» Data for processing:
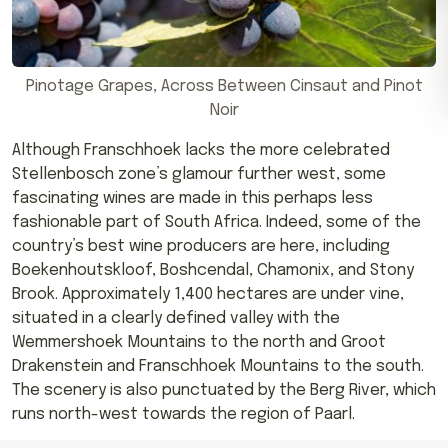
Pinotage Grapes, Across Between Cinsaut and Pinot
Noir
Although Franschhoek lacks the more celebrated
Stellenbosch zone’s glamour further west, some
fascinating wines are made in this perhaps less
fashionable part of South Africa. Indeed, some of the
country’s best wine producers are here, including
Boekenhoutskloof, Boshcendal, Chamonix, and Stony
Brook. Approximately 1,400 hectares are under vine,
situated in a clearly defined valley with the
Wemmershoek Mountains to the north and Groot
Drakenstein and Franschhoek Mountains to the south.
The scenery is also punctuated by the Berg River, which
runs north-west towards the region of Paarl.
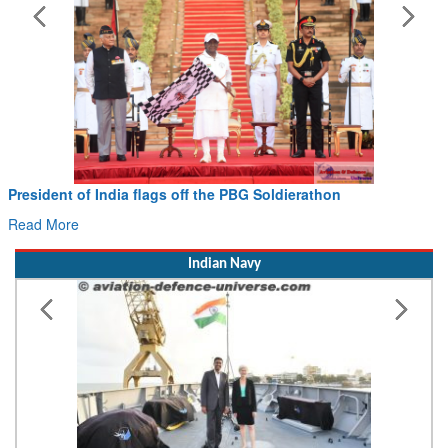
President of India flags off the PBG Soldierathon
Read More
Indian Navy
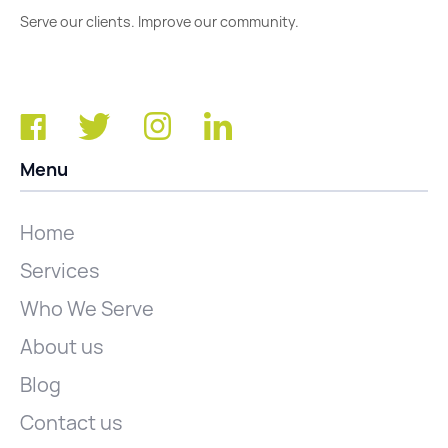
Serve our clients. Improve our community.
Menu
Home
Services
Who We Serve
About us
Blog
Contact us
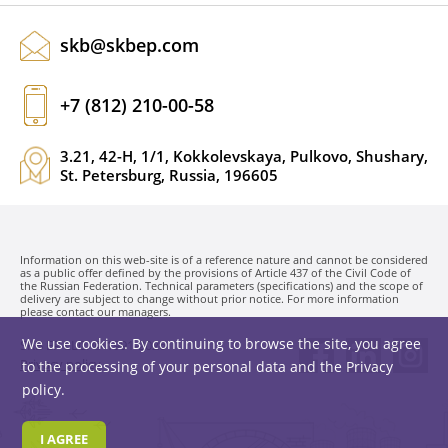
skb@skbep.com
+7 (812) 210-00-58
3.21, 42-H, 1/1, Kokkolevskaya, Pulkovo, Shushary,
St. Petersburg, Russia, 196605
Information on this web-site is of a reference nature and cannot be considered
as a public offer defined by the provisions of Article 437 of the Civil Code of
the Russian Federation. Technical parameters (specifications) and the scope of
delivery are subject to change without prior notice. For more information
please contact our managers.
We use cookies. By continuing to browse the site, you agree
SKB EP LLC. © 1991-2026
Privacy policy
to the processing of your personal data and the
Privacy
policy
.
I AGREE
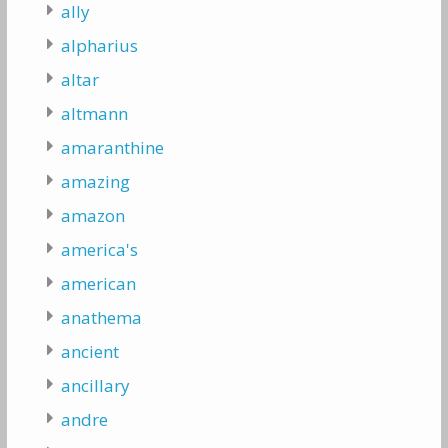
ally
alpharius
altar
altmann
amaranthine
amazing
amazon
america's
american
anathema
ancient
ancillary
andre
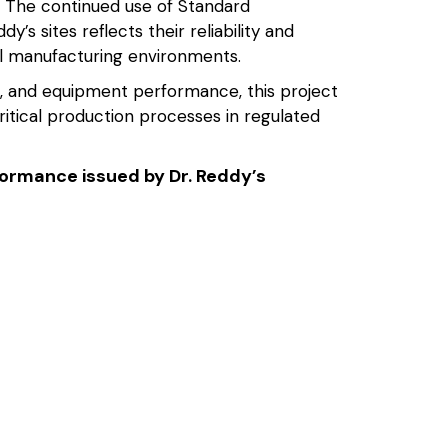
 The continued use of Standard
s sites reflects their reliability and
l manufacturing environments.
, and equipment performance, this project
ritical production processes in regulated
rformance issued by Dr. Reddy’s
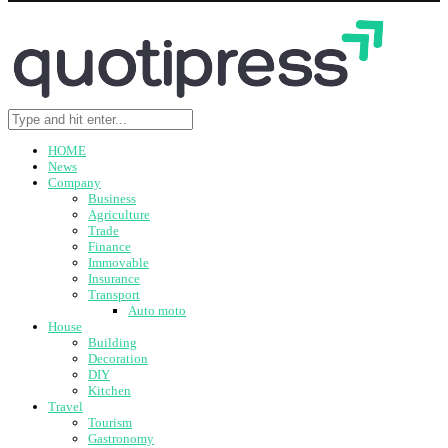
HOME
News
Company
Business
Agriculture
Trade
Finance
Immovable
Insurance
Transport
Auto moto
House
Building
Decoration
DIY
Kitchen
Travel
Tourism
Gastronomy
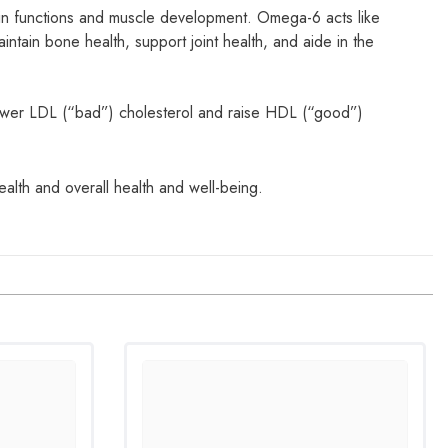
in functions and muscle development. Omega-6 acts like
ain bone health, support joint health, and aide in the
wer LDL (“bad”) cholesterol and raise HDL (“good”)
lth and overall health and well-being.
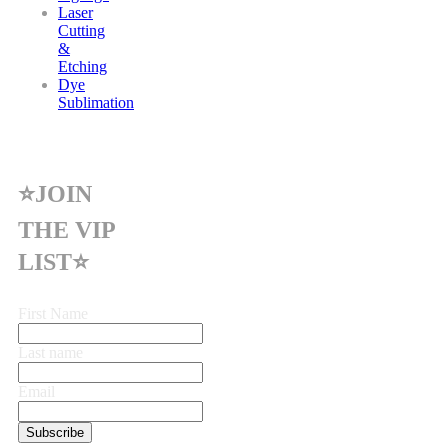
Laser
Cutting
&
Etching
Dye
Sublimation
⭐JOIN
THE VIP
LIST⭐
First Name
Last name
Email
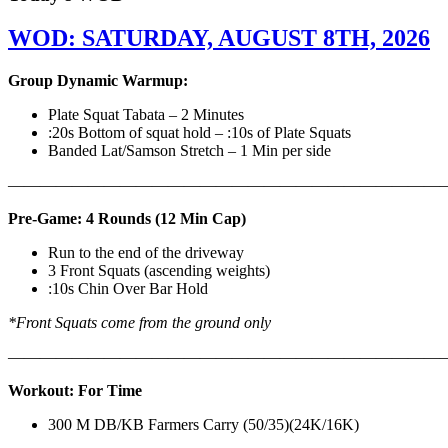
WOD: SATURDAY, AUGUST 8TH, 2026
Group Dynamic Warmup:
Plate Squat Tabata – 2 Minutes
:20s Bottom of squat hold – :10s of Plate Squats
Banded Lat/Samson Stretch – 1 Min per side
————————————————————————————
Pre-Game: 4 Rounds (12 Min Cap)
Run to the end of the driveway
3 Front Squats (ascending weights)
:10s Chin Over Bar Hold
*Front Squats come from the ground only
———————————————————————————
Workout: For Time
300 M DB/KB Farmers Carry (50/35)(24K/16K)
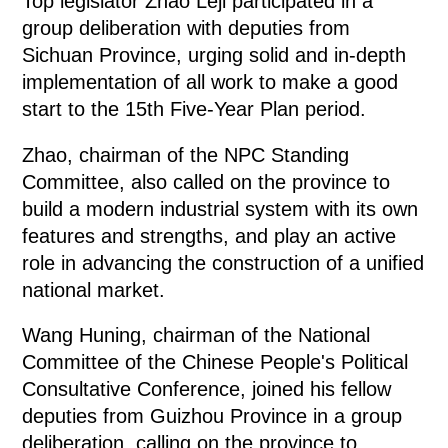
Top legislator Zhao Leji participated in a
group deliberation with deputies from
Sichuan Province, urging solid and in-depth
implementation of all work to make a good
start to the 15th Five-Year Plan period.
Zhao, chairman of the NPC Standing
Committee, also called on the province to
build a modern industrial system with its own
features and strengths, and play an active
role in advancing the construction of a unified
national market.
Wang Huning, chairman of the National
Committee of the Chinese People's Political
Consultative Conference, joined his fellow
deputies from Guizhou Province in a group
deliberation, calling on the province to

* * *

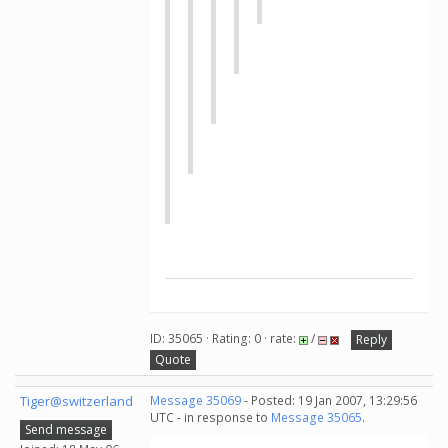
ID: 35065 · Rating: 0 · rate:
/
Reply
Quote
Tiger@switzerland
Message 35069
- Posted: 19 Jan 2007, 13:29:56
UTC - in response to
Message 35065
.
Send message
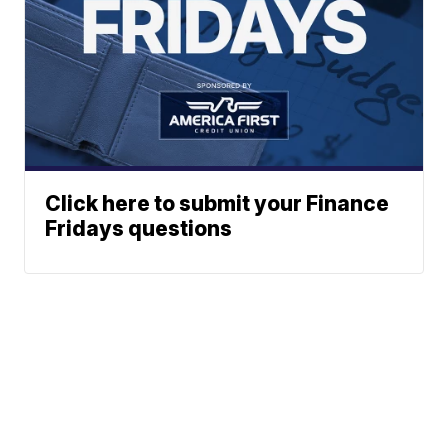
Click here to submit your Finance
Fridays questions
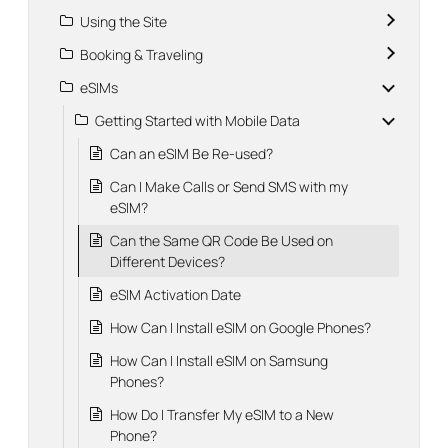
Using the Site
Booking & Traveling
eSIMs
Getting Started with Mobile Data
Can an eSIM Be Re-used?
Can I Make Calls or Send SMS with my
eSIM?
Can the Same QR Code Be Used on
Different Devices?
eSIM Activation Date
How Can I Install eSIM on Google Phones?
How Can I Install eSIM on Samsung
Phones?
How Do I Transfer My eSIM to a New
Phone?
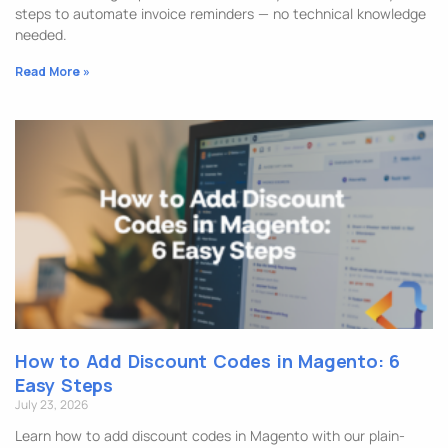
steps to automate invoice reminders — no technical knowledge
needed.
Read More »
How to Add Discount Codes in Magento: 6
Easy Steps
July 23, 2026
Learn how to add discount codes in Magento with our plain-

==

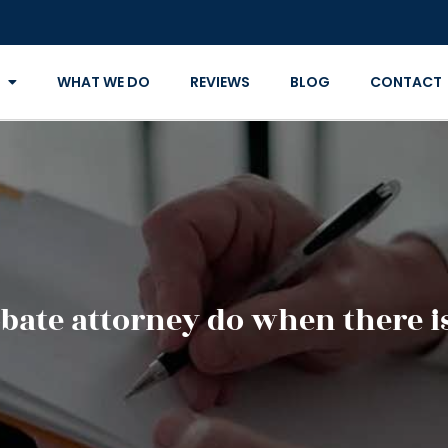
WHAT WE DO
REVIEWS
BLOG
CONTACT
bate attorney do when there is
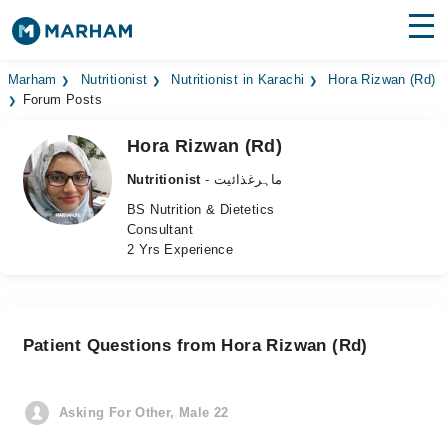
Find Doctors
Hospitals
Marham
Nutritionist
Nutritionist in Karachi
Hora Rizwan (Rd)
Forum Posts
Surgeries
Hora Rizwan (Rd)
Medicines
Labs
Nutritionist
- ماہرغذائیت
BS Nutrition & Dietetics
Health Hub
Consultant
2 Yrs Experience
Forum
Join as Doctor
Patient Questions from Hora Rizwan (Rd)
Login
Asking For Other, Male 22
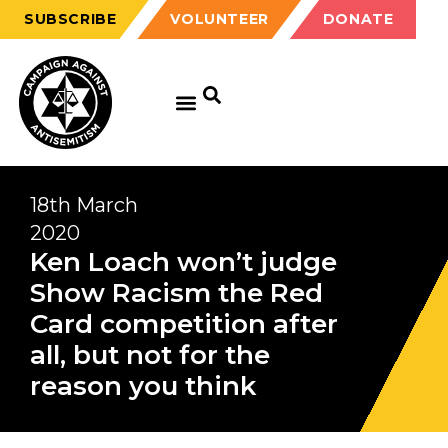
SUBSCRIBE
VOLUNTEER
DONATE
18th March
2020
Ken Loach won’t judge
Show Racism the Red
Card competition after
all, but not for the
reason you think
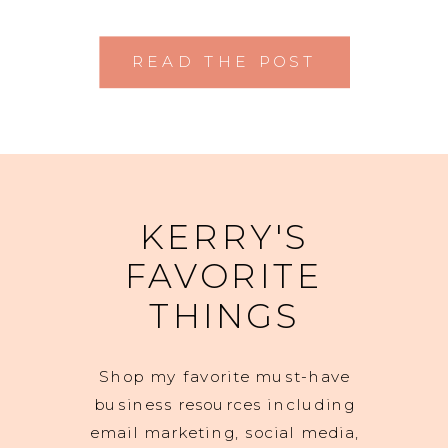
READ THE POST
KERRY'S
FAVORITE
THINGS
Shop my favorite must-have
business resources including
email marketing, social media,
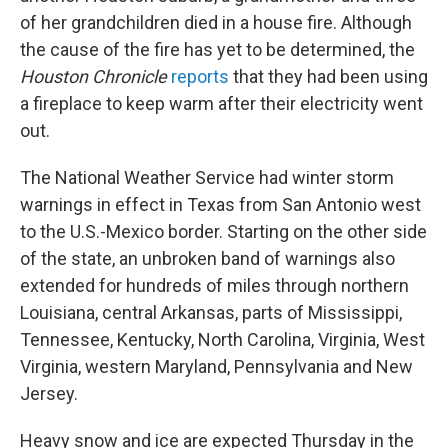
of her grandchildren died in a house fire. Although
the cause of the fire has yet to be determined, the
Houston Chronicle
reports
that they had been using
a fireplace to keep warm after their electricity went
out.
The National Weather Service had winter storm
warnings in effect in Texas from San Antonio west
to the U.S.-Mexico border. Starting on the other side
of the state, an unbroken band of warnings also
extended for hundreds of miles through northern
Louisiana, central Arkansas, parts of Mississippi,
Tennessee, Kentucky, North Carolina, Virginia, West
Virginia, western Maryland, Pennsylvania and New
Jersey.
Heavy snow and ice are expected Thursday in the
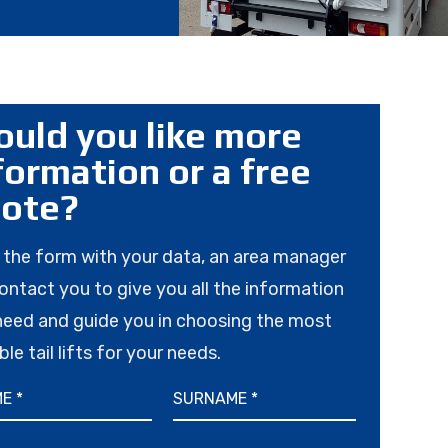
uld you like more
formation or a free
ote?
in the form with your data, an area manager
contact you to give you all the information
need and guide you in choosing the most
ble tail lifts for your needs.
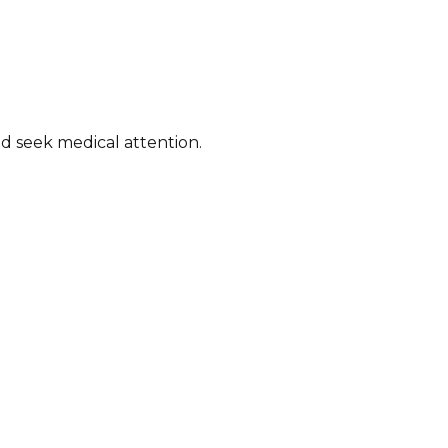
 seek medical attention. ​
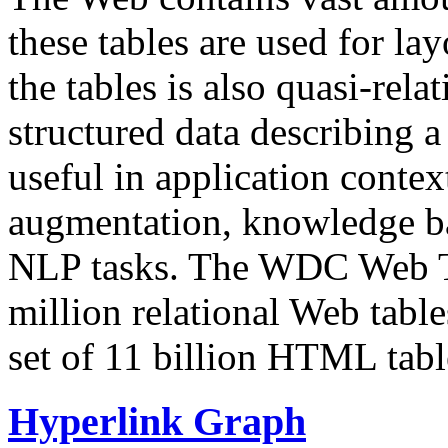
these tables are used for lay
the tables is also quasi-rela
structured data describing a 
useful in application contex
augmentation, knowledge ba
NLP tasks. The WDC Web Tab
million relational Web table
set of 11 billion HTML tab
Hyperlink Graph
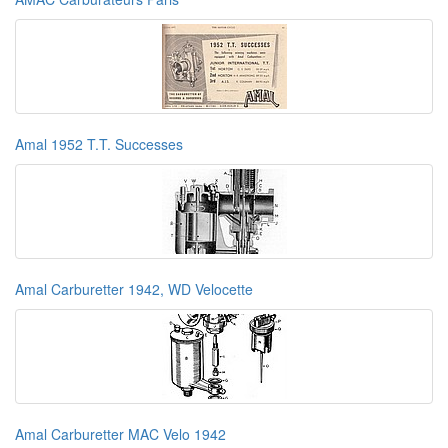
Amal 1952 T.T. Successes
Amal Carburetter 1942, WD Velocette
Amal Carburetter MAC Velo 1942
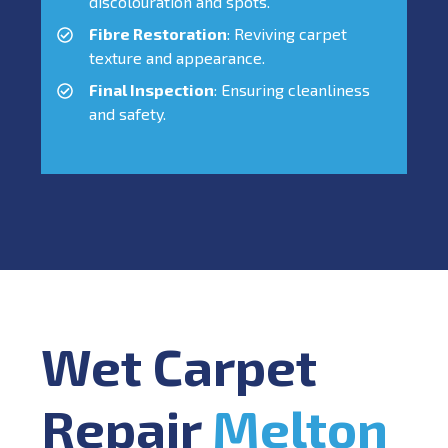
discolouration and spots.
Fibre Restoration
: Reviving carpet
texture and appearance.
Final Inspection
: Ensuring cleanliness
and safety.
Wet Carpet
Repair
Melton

» Description of the task:
Write out exactly the lines that fall from the line with "Sichuan Province, urging solid and in-depth" to the line with "deliberation, calling on the province to" in the records above, keeping both ends.

» Output for this exercise:
Sichuan Province, urging solid and in-depth
implementation of all work to make a good
start to the 15th Five-Year Plan period.
Zhao, chairman of the NPC Standing
Committee, also called on the province to
build a modern industrial system with its own
features and strengths, and play an active
role in advancing the construction of a unified
national market.
Wang Huning, chairman of the National
Committee of the Chinese People's Political
Consultative Conference, joined his fellow
deputies from Guizhou Province in a group
deliberation, calling on the province to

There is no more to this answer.